EXERCISE OBJECTIVE:
Return the text lines of all the items below character for character, omitting the pictures.

Stored records:
********************

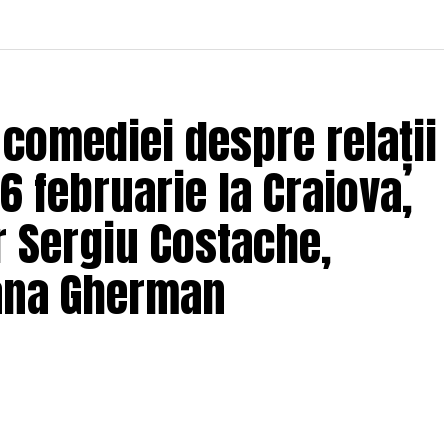
 comediei despre relații
6 februarie la Craiova,
r Sergiu Costache,
Oana Gherman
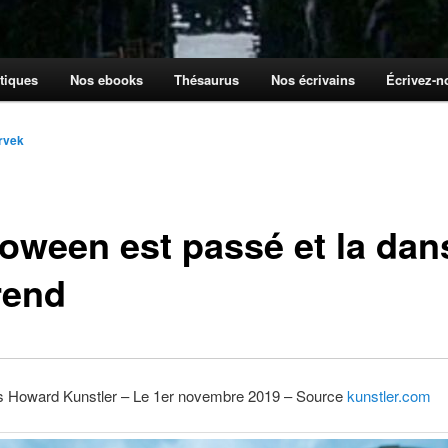
tiques
Nos ebooks
Thésaurus
Nos écrivains
Écrivez-
rvek
loween est passé et la dan
rend
 Howard Kunstler – Le 1er novembre 2019 – Source
kunstler.com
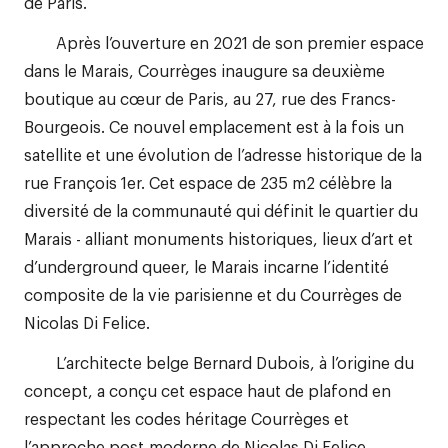
de Paris.
Après l’ouverture en 2021 de son premier espace
dans le Marais, Courrèges inaugure sa deuxième
boutique au cœur de Paris, au 27, rue des Francs-
Bourgeois. Ce nouvel emplacement est à la fois un
satellite et une évolution de l’adresse historique de la
rue François 1er. Cet espace de 235 m2 célèbre la
diversité de la communauté qui définit le quartier du
Marais - alliant monuments historiques, lieux d’art et
d’underground queer, le Marais incarne l’identité
composite de la vie parisienne et du Courrèges de
Nicolas Di Felice.
L’architecte belge Bernard Dubois, à l’origine du
concept, a conçu cet espace haut de plafond en
respectant les codes héritage Courrèges et
l’approche post-moderne de Nicolas Di Felice.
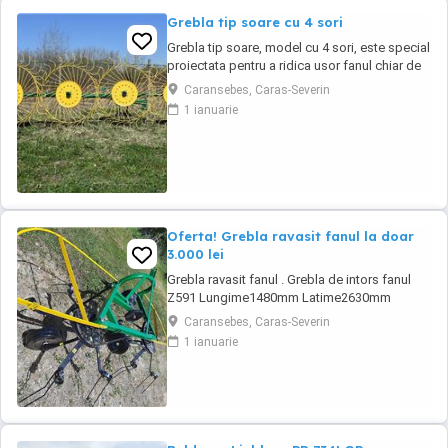
Grebla tip soare cu 4 sori
Grebla tip soare, model cu 4 sori, este special
proiectata pentru a ridica usor fanul chiar de
pe un teren accidentat. De asemenea aceasta
Caransebes, Caras-Severin
grebla poate fi utilizata pentru adunat,rasfirat
1 ianuarie
sau intors fanul. La asezarea fiecarei roti s-au
utilizat 2 rulmenti capsati intr-un lagar.
Transport in toata ...
Oferta! Grebla ravasit fanul la doar
3.000 lei
Grebla ravasit fanul . Grebla de intors fanul
Z591 Lungime1480mm Latime2630mm
Inaltime1100mm Greutate170K gLatimea de
Caransebes, Caras-Severin
lucru -intors2,63m Turatia prizei de putere540
1 ianuarie
rot min Numar rotatii ale rotoarelor270 rot min
Viteza ce lucru6-12 Km h Transport in toata
tara Pentru detalii si comenzi, apelati ...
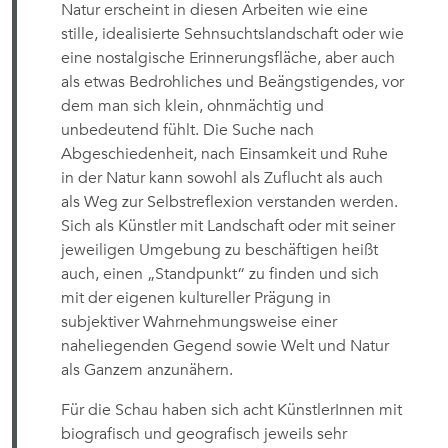
Natur erscheint in diesen Arbeiten wie eine
stille, idealisierte Sehnsuchtslandschaft oder wie
eine nostalgische Erinnerungsfläche, aber auch
als etwas Bedrohliches und Beängstigendes, vor
dem man sich klein, ohnmächtig und
unbedeutend fühlt. Die Suche nach
Abgeschiedenheit, nach Einsamkeit und Ruhe
in der Natur kann sowohl als Zuflucht als auch
als Weg zur Selbstreflexion verstanden werden.
Sich als Künstler mit Landschaft oder mit seiner
jeweiligen Umgebung zu beschäftigen heißt
auch, einen „Standpunkt“ zu finden und sich
mit der eigenen kultureller Prägung in
subjektiver Wahrnehmungsweise einer
naheliegenden Gegend sowie Welt und Natur
als Ganzem anzunähern.
Für die Schau haben sich acht KünstlerInnen mit
biografisch und geografisch jeweils sehr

********************

RESPONSE BELOW:
 comediei despre relații
6 februarie la Craiova,
r Sergiu Costache,
Oana Gherman
tiques
Nos ebooks
Thésaurus
Nos écrivains
Écrivez-
rvek
loween est passé et la dan
rend
 Howard Kunstler – Le 1er novembre 2019 – Source
kunstler.com
de Paris.
Après l’ouverture en 2021 de son premier espace
dans le Marais, Courrèges inaugure sa deuxième
boutique au cœur de Paris, au 27, rue des Francs-
Bourgeois. Ce nouvel emplacement est à la fois un
satellite et une évolution de l’adresse historique de la
rue François 1er. Cet espace de 235 m2 célèbre la
diversité de la communauté qui définit le quartier du
Marais - alliant monuments historiques, lieux d’art et
d’underground queer, le Marais incarne l’identité
composite de la vie parisienne et du Courrèges de
Nicolas Di Felice.
L’architecte belge Bernard Dubois, à l’origine du
concept, a conçu cet espace haut de plafond en
respectant les codes héritage Courrèges et
l’approche post-moderne de Nicolas Di Felice.
Grebla tip soare cu 4 sori
Grebla tip soare, model cu 4 sori, este special
proiectata pentru a ridica usor fanul chiar de
pe un teren accidentat. De asemenea aceasta
Caransebes, Caras-Severin
grebla poate fi utilizata pentru adunat,rasfirat
1 ianuarie
sau intors fanul. La asezarea fiecarei roti s-au
utilizat 2 rulmenti capsati intr-un lagar.
Transport in toata ...
Oferta! Grebla ravasit fanul la doar
3.000 lei
Grebla ravasit fanul . Grebla de intors fanul
Z591 Lungime1480mm Latime2630mm
Inaltime1100mm Greutate170K gLatimea de
Caransebes, Caras-Severin
lucru -intors2,63m Turatia prizei de putere540
1 ianuarie
rot min Numar rotatii ale rotoarelor270 rot min
Viteza ce lucru6-12 Km h Transport in toata
tara Pentru detalii si comenzi, apelati ...
Natur erscheint in diesen Arbeiten wie eine
stille, idealisierte Sehnsuchtslandschaft oder wie
eine nostalgische Erinnerungsfläche, aber auch
als etwas Bedrohliches und Beängstigendes, vor
dem man sich klein, ohnmächtig und
unbedeutend fühlt. Die Suche nach
Abgeschiedenheit, nach Einsamkeit und Ruhe
in der Natur kann sowohl als Zuflucht als auch
als Weg zur Selbstreflexion verstanden werden.
Sich als Künstler mit Landschaft oder mit seiner
jeweiligen Umgebung zu beschäftigen heißt
auch, einen „Standpunkt“ zu finden und sich
mit der eigenen kultureller Prägung in
subjektiver Wahrnehmungsweise einer
naheliegenden Gegend sowie Welt und Natur
als Ganzem anzunähern.
Für die Schau haben sich acht KünstlerInnen mit
biografisch und geografisch jeweils sehr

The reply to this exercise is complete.